NPS_ICML

Installation

Our code was tested with python 3.6 Use pip install -r requirements.txt to install all dependencies.

Arithmetic Task

Run the following command from the synthetic folder.

sh runner.sh num_rules rule_emb_dim embed_dim seed

num_rules: Number of rules to use. Should always be 3 as there are 3 operations: {addition, subtraction, multiplication}.
rule_emb_dim: Rule embedding dimension.
embed_dim: Dimension to which the numbers are encoded to.

To reproduce the experiments in the paper:

sh runner.sh 3 32 64 3

Expected output:

0 : {'addition': 16640, 'subtraction': 0, 'multiplication': 0}
2 : {'addition': 0, 'subtraction': 0, 'multiplication': 16501}
1 : {'addition': 0, 'subtraction': 16856, 'multiplication': 0}

Here we can see that the rules have been completely segregated. rule number 0 is solely used for the addition operation, rule number 1 is solely used for the multiplication operation, and rule number 1 is solely used for the subtraction operation.
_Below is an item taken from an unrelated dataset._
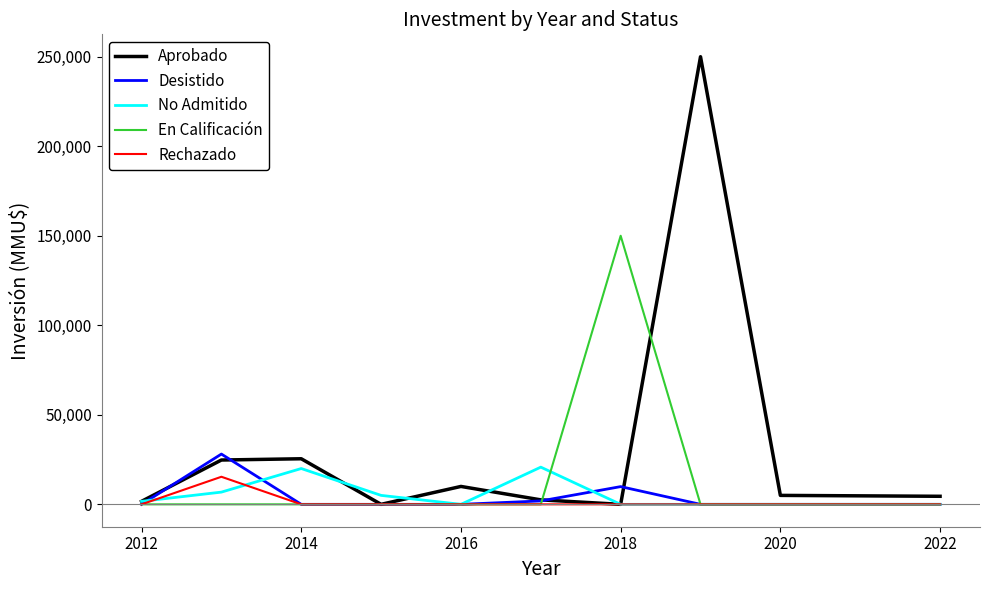

At how many categories does at least one series exceed 58225?

2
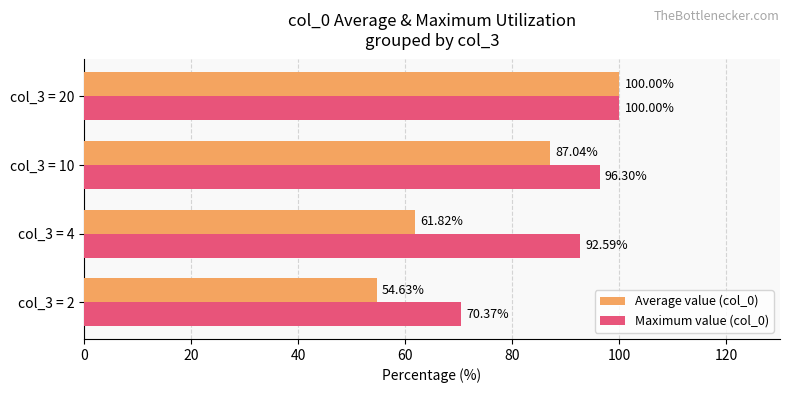

Which series has the widest spread of values?

Average value (col_0)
You should also see a best eval mse of about:

best_eval_mse:tensor(0.0005, device='cuda:0')

Depending on the seed as well as the environment in which the code is run, the best eval mse may vary but should be somewhere around the above number. Below we show best eval mse for 3 different seeds:

(1) best_eval_mse:tensor(0.0005, device='cuda:0')
(2) best_eval_mse:tensor(0.0004, device='cuda:0')
(3) best_eval_mse:tensor(0.0006, device='cuda:0')

To evalaute the model on multiple sequence lengths:

sh eval_runner.sh num_rules rule_emb_dim embed_dim seed

This will run the saved model corresponding to the args provided.

To train and evaluate the model presented in the paper run:

sh runner.sh 3 32 64 3
sh eval_runner.sh 3 32 64 3

The output of eval_runner.sh should be as follows:

FINAL RESULTS ACROSS VARIOUS SEQUENCE LENGTHS
	SEQUENCE LENGTH	|	MSE
	      10        |	0.0003
	      20        |	0.0005
	      30        |	0.0008
	      40        |	0.0014
	      50        |	0.0018

MNIST Transformation Task

Run the following command from the MNIST folder.

sh run.sh seed

Expected output: After a few epochs a complete segregation of rules should be observed in the following manner:

rotate_left : {0: 0, 1: 0, 2: 0, 3: 4981}
translate_up : {0: 0, 1: 4950, 2: 0, 3: 0}
rotate_right : {0: 0, 1: 0, 2: 5030, 3: 0}
translate_down : {0: 5039, 1: 0, 2: 0, 3: 0}

The above snippet indicates that rule number 3 is solely being used for the rotate left transformation, rule number 1 is being used for translate up, rule number 2 is being used for rotate right, and rule number 0 is being used for translate down. Hence a complete segregation is observed.